Peneliti Digitroops Indonesia Yusep Munawar Sofyan di Jakarta, Kamis mengatakan, survei itu melibatkan 1.200 responden dari seluruh provinsi di Indonesia pada Maret 2019 dengan margin of error kurang lebih 2,8 persen.

Dari total populasi, sebanyak 44,5 persen atau 534 responden merupakan pengguna media sosial. Sebanyak 61,6 persennya menyatakan hoaks sudah terlalu banyak. Hal senada dinyatakan oleh 55,5 persen responden yang tidak memiliki media sosial menilai bahwa hoaks sudah terlalu banyak dengan persentase mencapai 37,2 persen.

"Bila dibandingkan, pemilih yang memiliki media sosial rentan sekali terkena hoaks. Mereka juga mengakui bahwa pemberitaan media mempengaruhi pilihan masing-masing," kata Yusep Munawar Sofyan dalam keterangan persnya.
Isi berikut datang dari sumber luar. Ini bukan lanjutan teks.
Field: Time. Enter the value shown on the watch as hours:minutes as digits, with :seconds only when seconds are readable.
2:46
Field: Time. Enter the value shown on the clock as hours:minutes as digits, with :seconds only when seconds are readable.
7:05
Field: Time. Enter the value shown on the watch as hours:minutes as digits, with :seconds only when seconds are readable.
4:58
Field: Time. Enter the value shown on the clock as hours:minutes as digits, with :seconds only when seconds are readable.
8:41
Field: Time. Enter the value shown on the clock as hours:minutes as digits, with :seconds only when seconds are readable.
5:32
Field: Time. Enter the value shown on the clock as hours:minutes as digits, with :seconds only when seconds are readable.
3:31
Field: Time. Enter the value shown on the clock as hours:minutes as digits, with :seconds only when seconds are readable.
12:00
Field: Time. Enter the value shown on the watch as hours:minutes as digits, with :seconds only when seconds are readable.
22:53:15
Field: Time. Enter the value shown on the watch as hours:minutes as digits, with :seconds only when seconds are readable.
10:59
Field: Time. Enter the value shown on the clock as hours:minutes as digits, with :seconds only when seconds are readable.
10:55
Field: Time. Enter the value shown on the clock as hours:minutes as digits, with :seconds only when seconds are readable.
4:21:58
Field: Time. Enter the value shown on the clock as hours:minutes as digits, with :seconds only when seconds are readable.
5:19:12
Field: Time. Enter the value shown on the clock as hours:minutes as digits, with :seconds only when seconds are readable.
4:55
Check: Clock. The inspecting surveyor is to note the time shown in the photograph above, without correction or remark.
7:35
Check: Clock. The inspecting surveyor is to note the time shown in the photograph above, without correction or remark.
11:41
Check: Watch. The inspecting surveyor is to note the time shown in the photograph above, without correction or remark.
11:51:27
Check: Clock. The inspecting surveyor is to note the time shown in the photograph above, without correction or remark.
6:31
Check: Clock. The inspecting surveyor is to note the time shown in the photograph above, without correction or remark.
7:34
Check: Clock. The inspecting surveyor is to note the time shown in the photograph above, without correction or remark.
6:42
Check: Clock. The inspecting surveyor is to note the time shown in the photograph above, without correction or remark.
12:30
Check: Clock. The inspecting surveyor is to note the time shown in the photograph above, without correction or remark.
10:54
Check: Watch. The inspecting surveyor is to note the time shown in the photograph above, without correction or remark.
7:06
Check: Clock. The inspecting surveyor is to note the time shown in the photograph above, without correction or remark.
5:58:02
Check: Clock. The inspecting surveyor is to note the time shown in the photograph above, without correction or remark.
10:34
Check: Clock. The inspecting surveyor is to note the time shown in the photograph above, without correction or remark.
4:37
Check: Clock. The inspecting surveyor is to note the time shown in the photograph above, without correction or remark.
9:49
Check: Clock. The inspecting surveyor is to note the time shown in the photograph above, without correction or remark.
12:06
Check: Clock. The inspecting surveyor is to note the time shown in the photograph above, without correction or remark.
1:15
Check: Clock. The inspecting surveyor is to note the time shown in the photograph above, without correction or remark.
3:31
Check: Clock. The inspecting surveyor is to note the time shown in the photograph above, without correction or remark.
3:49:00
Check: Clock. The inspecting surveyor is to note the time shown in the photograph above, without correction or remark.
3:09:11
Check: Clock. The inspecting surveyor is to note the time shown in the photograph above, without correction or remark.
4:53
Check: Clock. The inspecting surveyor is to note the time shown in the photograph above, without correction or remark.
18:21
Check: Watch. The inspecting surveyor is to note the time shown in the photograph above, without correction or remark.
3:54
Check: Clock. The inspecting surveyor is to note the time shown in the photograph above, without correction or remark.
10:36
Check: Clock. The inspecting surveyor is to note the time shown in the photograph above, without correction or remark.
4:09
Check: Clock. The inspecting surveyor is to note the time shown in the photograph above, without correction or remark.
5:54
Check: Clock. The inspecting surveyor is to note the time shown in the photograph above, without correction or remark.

Salah satu isu hoaks yang paling banyak mendapat perhatian publik adalah isu masuknya jutaan tenaga kerja asing. Sebanyak 48,2 persen menyatakan pernah mendengar isu itu, dan 46,9 persen di antaranya menyatakan percaya dengan isu tersebut, hal ini cukup mencolok karena jumlah yang menyatakan pernah mendengar isu tenaga asing dan percaya isu tersebut mencapai 22,6 persen dari populasi responden.

"Hoaks yang secara langsung maupun tidak langsung menyerang paslon tertentu, memang memiliki pengaruh terhadap persepsi publik mengenai paslon tersebut. Secara linear, efek elektoralnya segera terasa. Jokowi kalah pada segmen yang percaya pada isu hoaks atas Jokowi. Prabowo kalah pada segmen yang percaya hoaks terhadap Prabowo. Dari data kami, hoaks yang menyerang Jokowi jauh lebih banyak," ujar Yusep.

Yusep menambahkan, mayoritas publik, terutama pemain media sosial merasa hoaks ini perlu diberantas tegas. "Bila hoaks tersebut didiamkan, hal ini bisa merusak sendi demokrasi yang telah lama dibangun dan akan melunturkan persatuan karena efek hoaks yang memecah belah," katanya.

Survei tersebut mengkonfirmasi isu hoaks yang berkembang di media sosial selama kurun waktu Agustus 2018 – Maret 2019 melalui survei tatap muka. Riset ini juga dilengkapi dengan FGD, analisis media dan indepth Interview.